In this post, I will describe the main idea of quantitative trading and will demonstrate how it works using GAP trading model and appropriate timing tools. The modern trading algorithm based on a robust and sophisticated set of orders that reflect different execution styles and described in the post. In addition, you will be able to read about 3 major working rules for a Hedge fund. 1. Algorithm seeking to trade (set of rules and its backtest). 2. Volatility timing and 3. Implementation or received benefits from mitigated volatility to use leverage trading to boost strategy CAGR.
There are two major types of investments (portfolio investment and direct investment) Also third, that appeared for the last 20 years – quantitative investment. There are plenty of quantitative models to invest money and as an instance it are – pair trading, momentum trading, arbitrage, contango monetization, GAP trading. Quant means that all these trading ideas prior to being applied to the trading process has to be matched or interconnected with a set of rules that will lead to the ability to measure the expected result. It is a system where trader starts to trade just following to trading “road map” that measuring outcomes based on different assumptions. Sounds difficult and I will explain using GAP trading set of rules
1) Time (last second of market close or every 5 sec prior to market close open long position.
2) Side of trade – BUY
3) Instrument– SPY (SPX500 etf).
4) Type of order market on close (MOC). Trade frequency – everyday as stock market venue open. This is a set of market in rules.
The market out rules. 1) Close open position on first available price (market print) to make position equal to zero(Market on open order). 2) Maturity of Position maintenance – overnight (it is idea of GAP trading).
GAP strategy trading backtest and its result vs SPY buy and hold (cost of transaction not included)
GAP strategy and SPY buy and hold drawdown comparison. DD modification and its calibration using different leverage ratios.
As you may note – to be on the market using GAP strategy has almost the same results as SPY passive investment since 1993 to the current time. I use a simplified way to make a judgment about strategy efficiency using Drawdown (DD) comparison as key criteria. For deeper assessments, make a sense additionally to use Soriano and Calmar ratios.
DD comparison shows that GAP strategy results much better from DD perspectives and it creates room to apply leverage. This is a key element of leverage based trading in quantitative investments that use the principle of equivalency.

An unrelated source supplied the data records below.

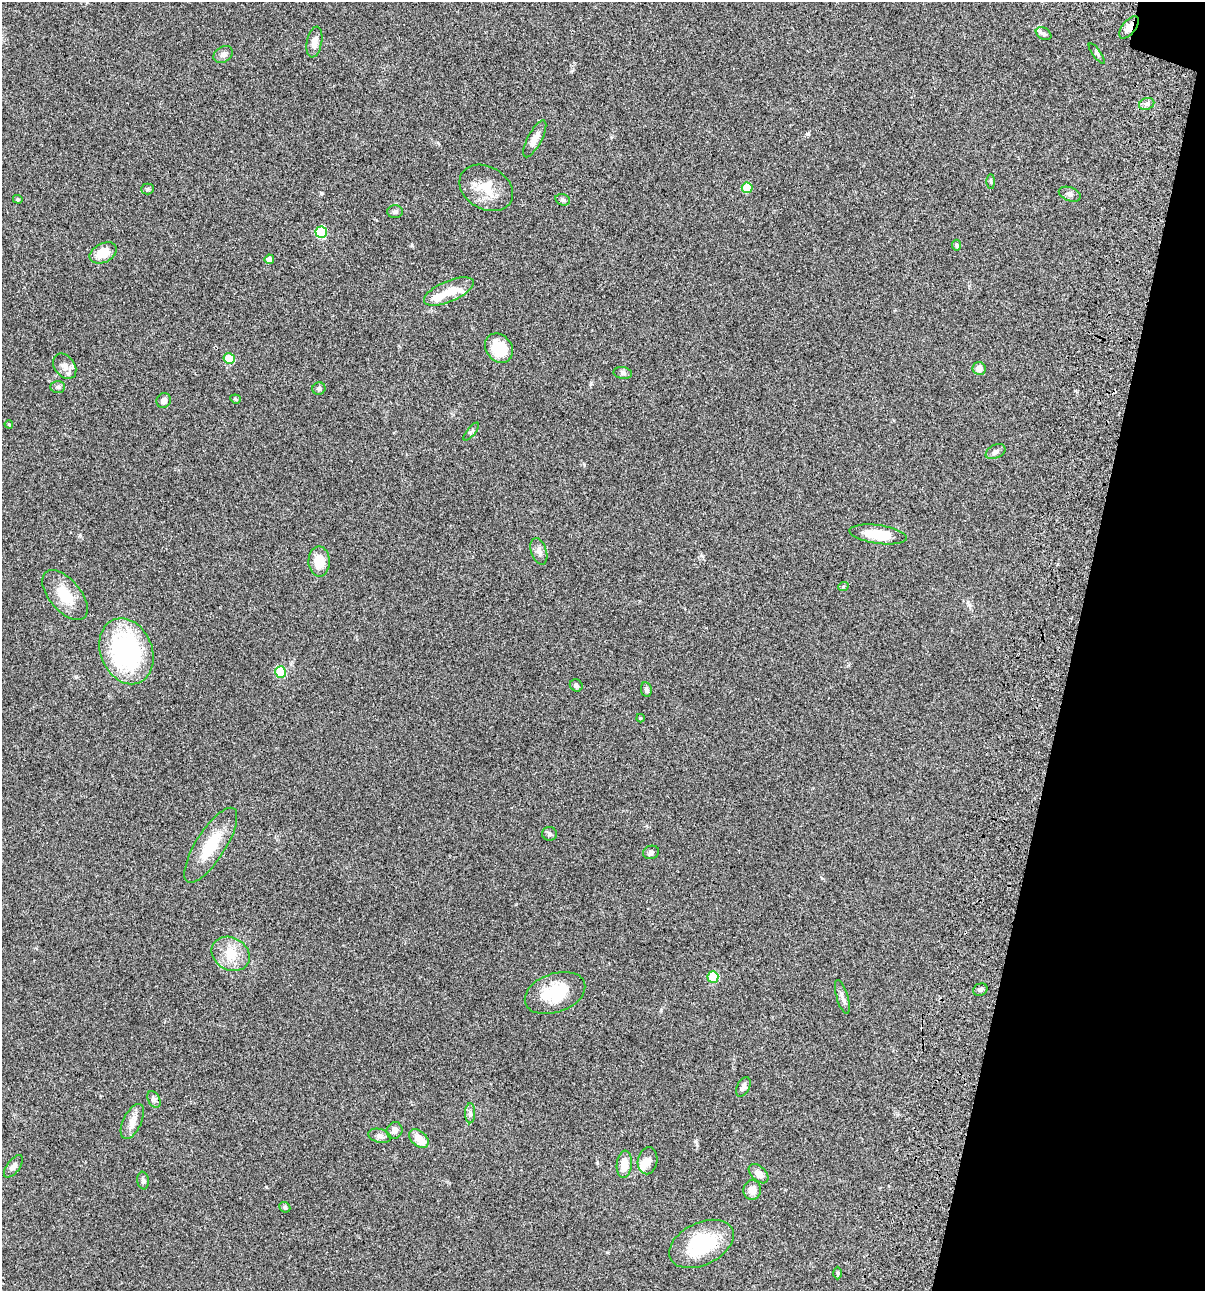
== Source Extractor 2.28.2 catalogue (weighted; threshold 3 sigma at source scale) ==
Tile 8 of 4 x 4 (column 4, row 2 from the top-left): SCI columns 3844-5046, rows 2697-3985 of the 5405 x 5390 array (HDU 1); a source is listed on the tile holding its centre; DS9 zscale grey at full resolution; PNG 1207 x 1293 px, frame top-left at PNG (2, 2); each listed source drawn as its Kron ellipse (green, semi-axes under 4 px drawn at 4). Shown black and unused: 11% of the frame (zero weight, under 3 of 4 exposures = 9% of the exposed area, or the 3 px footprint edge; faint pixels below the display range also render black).
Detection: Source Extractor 2.28.2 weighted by HDU 2 'WHT'; one run over the whole footprint, this tile lists its part. Background 0.0467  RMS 0.0052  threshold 0.0236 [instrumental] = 3 sigma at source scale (4.5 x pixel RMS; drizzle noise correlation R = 1.50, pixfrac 1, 0.05/0.05 arcsec/px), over >= 5 px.
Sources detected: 69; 3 inside a brighter listed object's ellipse — not listed separately; the other 66 listed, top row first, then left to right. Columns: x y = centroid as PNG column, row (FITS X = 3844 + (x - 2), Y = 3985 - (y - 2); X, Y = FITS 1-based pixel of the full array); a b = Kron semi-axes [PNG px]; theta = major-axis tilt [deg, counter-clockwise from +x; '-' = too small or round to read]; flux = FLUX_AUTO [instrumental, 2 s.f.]
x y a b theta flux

What does it mean? Investor ready to accept the risk of investments in SPY. It is a crucial idea that works for Buy and Hold and GAP strategy because in both cases only one instrument is tradable – SPY. It is equivalent risk – do I owning SPY with buy and hold or GAP strategy x 1,6. Conclusion. Best ever way for trading – to mitigate volatility as much as you can and trade it using leverage. In all other cases, the advantages of Leverage is gambling and it will be better to stay away from it.
GAP strategy with boosted return from using of leverage 1.6x
Trading metrics summary and results
As you may see 1.6x Leveraged trading of Gap strategy in 4 times better then SPY buy and hold with almost the same DD metrics. Hence, the Hedge fund with a goal to trade GAP and overrun the passive investments return can be launched. Positive alpha created CAGR of GAP strategy 13.47% vs 7.42% of SPX buy and hold. That is a great result +6% to CAGR with the same risk metrics.
Issues. Probably now after reading what I wrote about GAP strategy, you can decide “Oh great I will start from today to trade it”. All not so simple. Wall Street never gives free advice and do not creates an opportunity for everybody. This GAP trading part of the big model of market making. Etoro as instance and all other retail brokers have a huge commission for round trip trade on a daily basis. Also, retail brokers very rarely give the ability to execute a transaction using MOC or MOO orders, market imbalances and dark pools that distribute liquidity among major players.
Solution. Sound simple – take DMA (direct market access) using the proprietary firm for trading. Use stocks for lending it overnight and receive % and dividends. It is an institutional approach that why quantitative trading is acting like casino owner and will never lose.